Ich denke, wie müssen so oder so über einheitliche Standards reden. Gucken Sie beispielsweise auf die unterschiedliche Besoldung von Lehrkräften. Ein A13-Beamter in Thüringen verdient nicht so viel wie ein A13-Beamter in Bayern. Da sind mindestens 300 Euro Unterschied. Ein anderes Beispiel ist die schlechte Vergleichbarkeit der Abiturnoten. Ich sehe es schon als Fortschritt, dass wir seit einem Jahr den gemeinsamen Aufgabenpool haben. Und dennoch kann es nur der erste Schritt gewesen sein. Wir brauchen klar einheitliche Standards, um höhere Vergleichbarkeit herzustellen.

Ein paar gemeinsame Abiaufgaben machen noch kein vergleichbares Abitur. Dazu müssten Sie doch auch die Lehrpläne vereinheitlichen.

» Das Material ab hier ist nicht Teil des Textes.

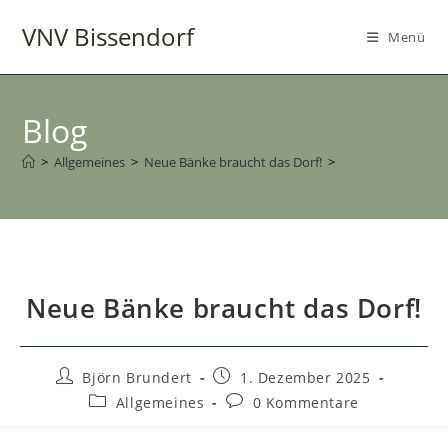
Zum
VNV Bissendorf
Inhalt
Menü
springen
Blog
>
Allgemeines
>
Neue Bänke braucht das Dorf!
>
Neue Bänke braucht das Dorf!
Beitrags-
Beitrag
Björn Brundert
1. Dezember 2025
Autor:
veröffentlicht:
Beitrags-
Beitrags-
Allgemeines
0 Kommentare
Kategorie:
Kommentare:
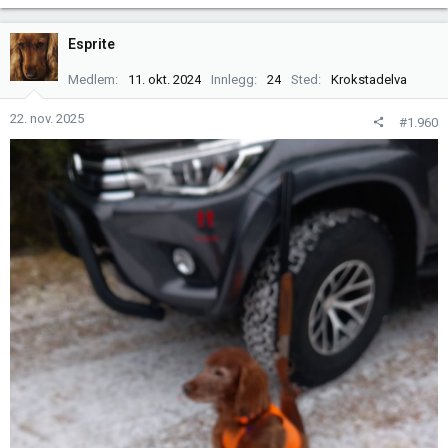
a
k
Esprite
s
j
Medlem
11. okt. 2024
Innlegg
24
Sted
Krokstadelva
o
n
22. nov. 2025
#1.960
e
r
:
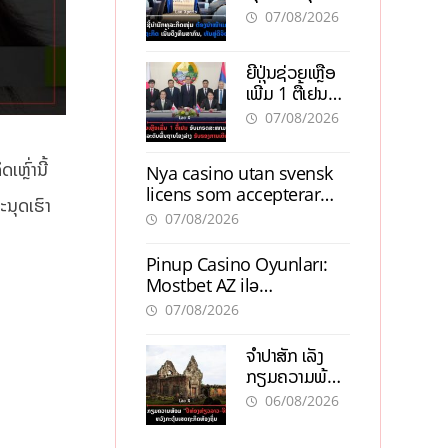
ຕ້ອງນຳໜ້າແກ້
ຕຳແໜ່ງ
07/08/2026
ວິກິດເສດຖະກິດ
ເນັ້ນດຶງທຶນ
ຍີ່ປຸ່ນຊ່ວຍເຫຼືອ
ສາກົນ, ຫັນສູ່ດິຈິ
ເພີ່ມ 1 ຕື້ເຢນ
ຕອນ
ອັບເກຣດ
07/08/2026
ສະໜາມບິນວັດ
ໄຕ ຮັບຮອງການ
ຼົ່ານີ້
Nya casino utan svensk
ເຕີບໂຕ
licens som accepterar
ນຸດເຮົາ
Swish: En jämförelse
07/08/2026
Pinup Casino Oyunları:
Mostbet AZ ilə
Müqayisədə Nə Təqdim
07/08/2026
Edir?
ຈຳປາສັກ ເລັ່ງ
ກຽມຄວາມພ້ອມ
“ປີທ່ອງທ່ຽວ
06/08/2026
ລາວ-ຈີນ 2027”
ຫວັງກະຕຸ້ນ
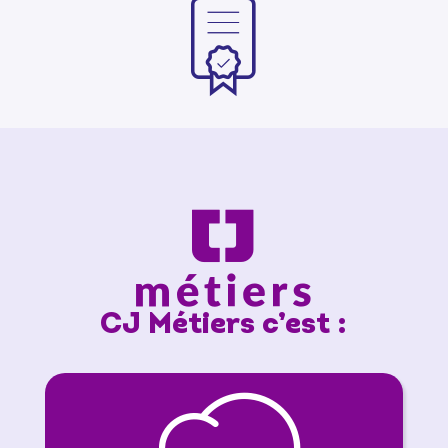
CJ Métiers c’est :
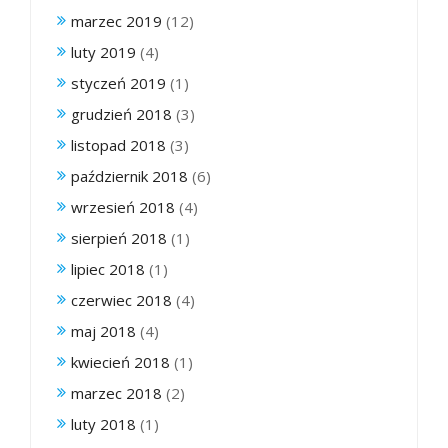
marzec 2019
(12)
luty 2019
(4)
styczeń 2019
(1)
grudzień 2018
(3)
listopad 2018
(3)
październik 2018
(6)
wrzesień 2018
(4)
sierpień 2018
(1)
lipiec 2018
(1)
czerwiec 2018
(4)
maj 2018
(4)
kwiecień 2018
(1)
marzec 2018
(2)
luty 2018
(1)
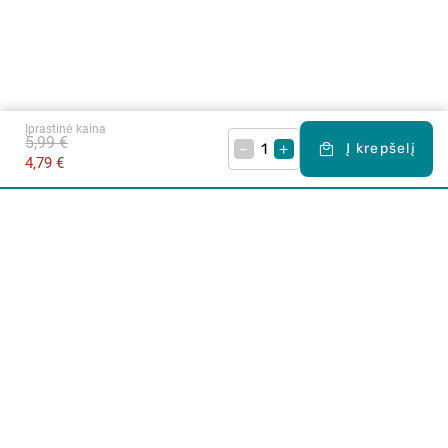
Įprastinė kaina
5,99 €
–
+
Į krepšelį
4,79 €
Apie mus
E. parduotuvė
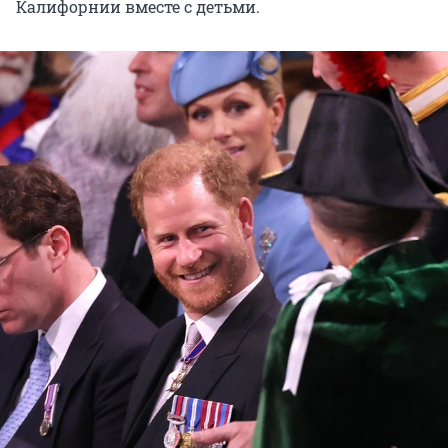
Калифорнии вместе с детьми.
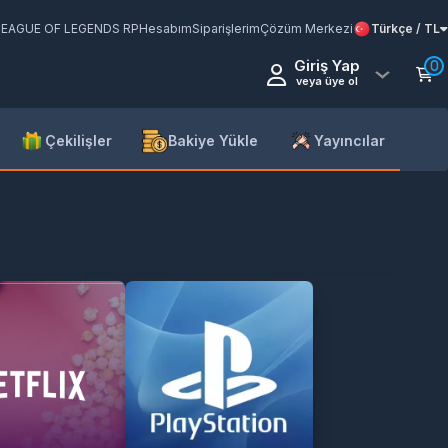
LEAGUE OF LEGENDS RP
Hesabım
Siparişlerim
Çözüm Merkezi
Türkçe / TL
Giriş Yap
0
veya üye ol
Çekilişler
Bakiye Yükle
Yayıncılar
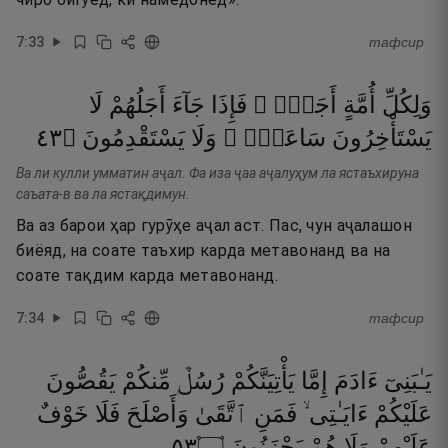
7
:
33
тафсир
وَلِكُلِّ
أُمَّةٍ
أَجَلٌۭ ۖ
فَإِذَا
جَآءَ
أَجَلُهُمْ
لَا
٣٤
۝
يَسْتَقْدِمُونَ
وَلَا
سَاعَةًۭ ۖ
يَسْتَأْخِرُونَ
Ва ли кулли умматин аҷал. Фа иза ҷаа аҷалуҳум ла ястаъхируна
саъата-в ва ла ястақдимун.
Ва аз барои ҳар гурӯҳе аҷал аст. Пас, чун аҷалашон
биёяд, на соате таъхир карда метавонанд ва на
соате тақдим карда метавонанд.
7
:
34
тафсир
يَـٰبَنِىٓ
ءَادَمَ
إِمَّا
يَأْتِيَنَّكُمْ
رُسُلٌۭ
مِّنكُمْ
يَقُصُّونَ
عَلَيْكُمْ
ءَايَـٰتِى ۙ
فَمَنِ
ٱتَّقَىٰ
وَأَصْلَحَ
فَلَا
خَوْفٌ
٣٥
۝
يَحْزَنُونَ
هُمْ
وَلَا
عَلَيْهِمْ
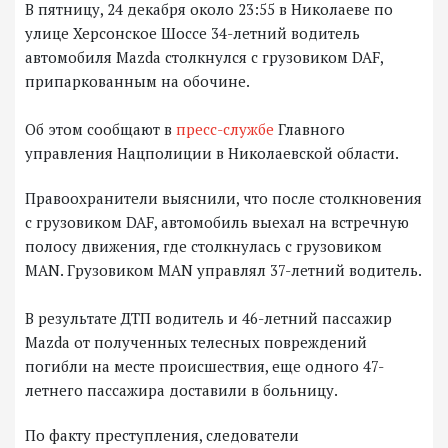
В пятницу, 24 декабря около 23:55 в Николаеве по
улице Херсонское Шоссе 34-летний водитель
автомобиля Mazda столкнулся с грузовиком DAF,
припаркованным на обочине.
Об этом сообщают в
пресс-службе
Главного
управления Нацполиции в Николаевской области.
Правоохранители выяснили, что после столкновения
с грузовиком DAF, автомобиль выехал на встречную
полосу движения, где столкнулась с грузовиком
MAN. Грузовиком MAN управлял 37-летний водитель.
В результате ДТП водитель и 46-летний пассажир
Mazda от полученных телесных повреждений
погибли на месте происшествия, еще одного 47-
летнего пассажира доставили в больницу.
По факту преступления, следователи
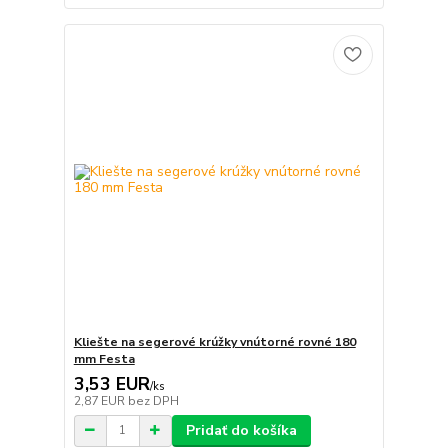
Kliešte na segerové krúžky vnútorné rovné 180
mm Festa
3,53 EUR
/
ks
2,87 EUR
bez DPH
Pridať do košíka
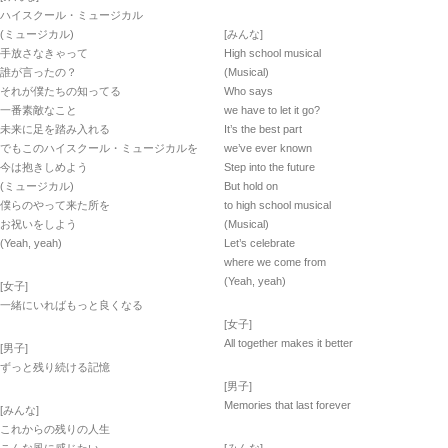
ハイスクール・ミュージカル
(ミュージカル)
[みんな]
手放さなきゃって
High school musical
誰が言ったの？
(Musical)
それが僕たちの知ってる
Who says
一番素敵なこと
we have to let it go?
未来に足を踏み入れる
It’s the best part
でもこのハイスクール・ミュージカルを
we’ve ever known
今は抱きしめよう
Step into the future
(ミュージカル)
But hold on
僕らのやって来た所を
to high school musical
お祝いをしよう
(Musical)
(Yeah, yeah)
Let’s celebrate
where we come from
(Yeah, yeah)
[女子]
一緒にいればもっと良くなる
[女子]
All together makes it better
[男子]
ずっと残り続ける記憶
[男子]
Memories that last forever
[みんな]
これからの残りの人生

Ich hoffe, dass ich unter meiner Amtszeit eine Debatte darüber anstoßen kann, um auch die Lehrpläne stärker zu vereinheitlichen. Als linker Präsident bin ich ja nicht in einer möglichen GroKo-Regierung gefangen. Ich könnte in der KMK als Moderator zwischen SPD und CDU auftreten. Als Präsident gebe ich ja den anderen Kultusministern keine Anweisungen. Aber über einheitliche Lehrpläne sollten wir reden.

Sie sind der erste linke Politiker im Amt des KMK-Präsidenten. Was wird das Linke Ihrer Amtszeit sein?

Ich weiß nicht, ob es „das Linke“ gibt. Mein Spruch ist: Das Beste für die Kinder ist nur gut genug. Das hat was mit Chancengleichheit zu tun. Wenn es mir als KMK-Präsident gelingt, einen größeren Konsens zwischen den SPD- und unionsgeführten Ländern herzustellen als in der Vergangenheit, sind wir schon einen ganzen Schritt weiter.